Licensing Program Analyst (LPA) Amy Strother made an unannounced case management visit to the facility after receiving an Unusual Incident Report (UIR) on 02/28/25, regarding a possible violation of children’s personal rights occurring on 02/26/25. LPA met with Facility Representative, Director, Sydney Soos (D1).

During today’s visit, LPA toured the facility, 31 students were being supervised by 3 teachers, operating within the licensed capacity and ratio requirements. LPA interviewed D1, Staff 2 - Staff 5 (S2-S5). LPA reviewed staff files, requested and received a current roster of children in care, LIC9040 and current Personnel Report, LIC500, and other documents pertaining to the incident.

Due to insufficient information available at this time, the above incident needs further investigation. This report was reviewed and discussed with Center Director, Sydney Soos. Appeal Rights were provided.

There were no Title 22 deficiencies cited during today's inspection.

Notice of Site Visit shall be posted for 30 days from today's visit. Failure to comply with posting requirements shall result in an immediate civil penalty of $100.

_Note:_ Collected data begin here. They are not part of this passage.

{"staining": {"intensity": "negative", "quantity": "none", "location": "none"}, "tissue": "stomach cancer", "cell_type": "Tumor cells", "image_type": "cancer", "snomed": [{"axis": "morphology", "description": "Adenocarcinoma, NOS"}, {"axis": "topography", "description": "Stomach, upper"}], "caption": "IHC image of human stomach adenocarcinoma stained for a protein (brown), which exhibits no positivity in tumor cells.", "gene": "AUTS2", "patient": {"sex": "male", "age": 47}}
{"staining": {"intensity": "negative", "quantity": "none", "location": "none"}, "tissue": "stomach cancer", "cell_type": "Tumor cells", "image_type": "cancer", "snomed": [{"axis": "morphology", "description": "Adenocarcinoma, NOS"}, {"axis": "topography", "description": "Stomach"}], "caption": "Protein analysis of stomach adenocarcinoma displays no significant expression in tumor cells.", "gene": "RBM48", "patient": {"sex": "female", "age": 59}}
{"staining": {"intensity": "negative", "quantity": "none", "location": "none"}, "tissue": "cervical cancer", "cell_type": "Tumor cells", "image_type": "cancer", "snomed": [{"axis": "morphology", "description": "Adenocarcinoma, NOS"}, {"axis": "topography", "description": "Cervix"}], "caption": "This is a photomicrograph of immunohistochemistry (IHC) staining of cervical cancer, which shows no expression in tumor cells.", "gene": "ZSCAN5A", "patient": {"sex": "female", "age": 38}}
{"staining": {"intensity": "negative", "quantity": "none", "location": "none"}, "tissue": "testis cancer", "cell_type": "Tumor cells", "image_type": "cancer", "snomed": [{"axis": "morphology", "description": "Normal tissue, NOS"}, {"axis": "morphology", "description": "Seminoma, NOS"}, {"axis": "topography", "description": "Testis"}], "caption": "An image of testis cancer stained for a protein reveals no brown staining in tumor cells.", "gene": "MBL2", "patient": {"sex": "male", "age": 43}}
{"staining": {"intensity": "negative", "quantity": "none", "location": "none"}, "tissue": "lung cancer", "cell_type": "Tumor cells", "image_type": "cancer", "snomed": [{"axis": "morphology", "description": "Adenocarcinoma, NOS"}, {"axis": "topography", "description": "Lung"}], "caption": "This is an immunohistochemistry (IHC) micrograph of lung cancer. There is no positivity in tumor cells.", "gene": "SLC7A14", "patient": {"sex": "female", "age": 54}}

SUPERVISORS NAME: Megan Aviles
LICENSING EVALUATOR NAME: Amy Strother
LICENSING EVALUATOR SIGNATURE: DATE: 03/13/2025
I acknowledge receipt of this form and understand my licensing appeal rights as explained and received.
FACILITY REPRESENTATIVE SIGNATURE: DATE: 03/13/2025
This report must be available at Child Care and Group Home facilities for public review for 3 years.